● TASK DESCRIPTION
With the line containing "#### A. 종합 분석 논문" as the first and the final line of the entries as the last, repeat exactly the lines in that span, including both.

Rendered images with source text

::::

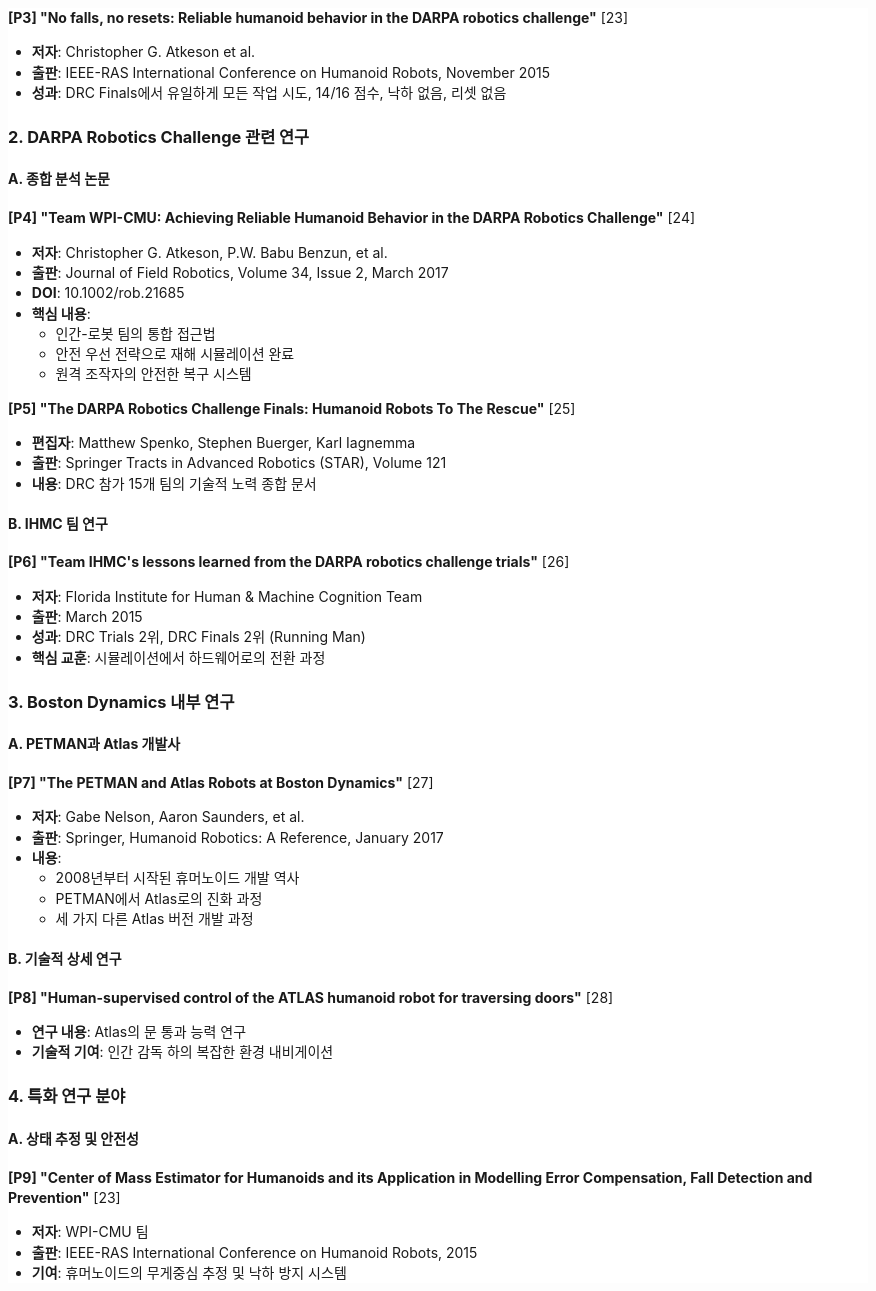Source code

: **[P3] "No falls, no resets: Reliable humanoid behavior in the DARPA robotics challenge"** [23]
- **저자**: Christopher G. Atkeson et al.
- **출판**: IEEE-RAS International Conference on Humanoid Robots, November 2015
- **성과**: DRC Finals에서 유일하게 모든 작업 시도, 14/16 점수, 낙하 없음, 리셋 없음

### 2. DARPA Robotics Challenge 관련 연구

#### A. 종합 분석 논문
**[P4] "Team WPI-CMU: Achieving Reliable Humanoid Behavior in the DARPA Robotics Challenge"** [24]
- **저자**: Christopher G. Atkeson, P.W. Babu Benzun, et al.
- **출판**: Journal of Field Robotics, Volume 34, Issue 2, March 2017
- **DOI**: 10.1002/rob.21685
- **핵심 내용**: 
  - 인간-로봇 팀의 통합 접근법
  - 안전 우선 전략으로 재해 시뮬레이션 완료
  - 원격 조작자의 안전한 복구 시스템

**[P5] "The DARPA Robotics Challenge Finals: Humanoid Robots To The Rescue"** [25]
- **편집자**: Matthew Spenko, Stephen Buerger, Karl Iagnemma
- **출판**: Springer Tracts in Advanced Robotics (STAR), Volume 121
- **내용**: DRC 참가 15개 팀의 기술적 노력 종합 문서

#### B. IHMC 팀 연구
**[P6] "Team IHMC's lessons learned from the DARPA robotics challenge trials"** [26]
- **저자**: Florida Institute for Human & Machine Cognition Team
- **출판**: March 2015
- **성과**: DRC Trials 2위, DRC Finals 2위 (Running Man)
- **핵심 교훈**: 시뮬레이션에서 하드웨어로의 전환 과정

### 3. Boston Dynamics 내부 연구

#### A. PETMAN과 Atlas 개발사
**[P7] "The PETMAN and Atlas Robots at Boston Dynamics"** [27]
- **저자**: Gabe Nelson, Aaron Saunders, et al.
- **출판**: Springer, Humanoid Robotics: A Reference, January 2017
- **내용**: 
  - 2008년부터 시작된 휴머노이드 개발 역사
  - PETMAN에서 Atlas로의 진화 과정
  - 세 가지 다른 Atlas 버전 개발 과정

#### B. 기술적 상세 연구
**[P8] "Human-supervised control of the ATLAS humanoid robot for traversing doors"** [28]
- **연구 내용**: Atlas의 문 통과 능력 연구
- **기술적 기여**: 인간 감독 하의 복잡한 환경 내비게이션

### 4. 특화 연구 분야

#### A. 상태 추정 및 안전성
**[P9] "Center of Mass Estimator for Humanoids and its Application in Modelling Error Compensation, Fall Detection and Prevention"** [23]
- **저자**: WPI-CMU 팀
- **출판**: IEEE-RAS International Conference on Humanoid Robots, 2015
- **기여**: 휴머노이드의 무게중심 추정 및 낙하 방지 시스템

::::

● OUTPUT FOR THIS EXERCISE
#### A. 종합 분석 논문
**[P4] "Team WPI-CMU: Achieving Reliable Humanoid Behavior in the DARPA Robotics Challenge"** [24]
- **저자**: Christopher G. Atkeson, P.W. Babu Benzun, et al.
- **출판**: Journal of Field Robotics, Volume 34, Issue 2, March 2017
- **DOI**: 10.1002/rob.21685
- **핵심 내용**: 
  - 인간-로봇 팀의 통합 접근법
  - 안전 우선 전략으로 재해 시뮬레이션 완료
  - 원격 조작자의 안전한 복구 시스템

**[P5] "The DARPA Robotics Challenge Finals: Humanoid Robots To The Rescue"** [25]
- **편집자**: Matthew Spenko, Stephen Buerger, Karl Iagnemma
- **출판**: Springer Tracts in Advanced Robotics (STAR), Volume 121
- **내용**: DRC 참가 15개 팀의 기술적 노력 종합 문서

#### B. IHMC 팀 연구
**[P6] "Team IHMC's lessons learned from the DARPA robotics challenge trials"** [26]
- **저자**: Florida Institute for Human & Machine Cognition Team
- **출판**: March 2015
- **성과**: DRC Trials 2위, DRC Finals 2위 (Running Man)
- **핵심 교훈**: 시뮬레이션에서 하드웨어로의 전환 과정

### 3. Boston Dynamics 내부 연구

#### A. PETMAN과 Atlas 개발사
**[P7] "The PETMAN and Atlas Robots at Boston Dynamics"** [27]
- **저자**: Gabe Nelson, Aaron Saunders, et al.
- **출판**: Springer, Humanoid Robotics: A Reference, January 2017
- **내용**: 
  - 2008년부터 시작된 휴머노이드 개발 역사
  - PETMAN에서 Atlas로의 진화 과정
  - 세 가지 다른 Atlas 버전 개발 과정

#### B. 기술적 상세 연구
**[P8] "Human-supervised control of the ATLAS humanoid robot for traversing doors"** [28]
- **연구 내용**: Atlas의 문 통과 능력 연구
- **기술적 기여**: 인간 감독 하의 복잡한 환경 내비게이션

### 4. 특화 연구 분야

#### A. 상태 추정 및 안전성
**[P9] "Center of Mass Estimator for Humanoids and its Application in Modelling Error Compensation, Fall Detection and Prevention"** [23]
- **저자**: WPI-CMU 팀
- **출판**: IEEE-RAS International Conference on Humanoid Robots, 2015
- **기여**: 휴머노이드의 무게중심 추정 및 낙하 방지 시스템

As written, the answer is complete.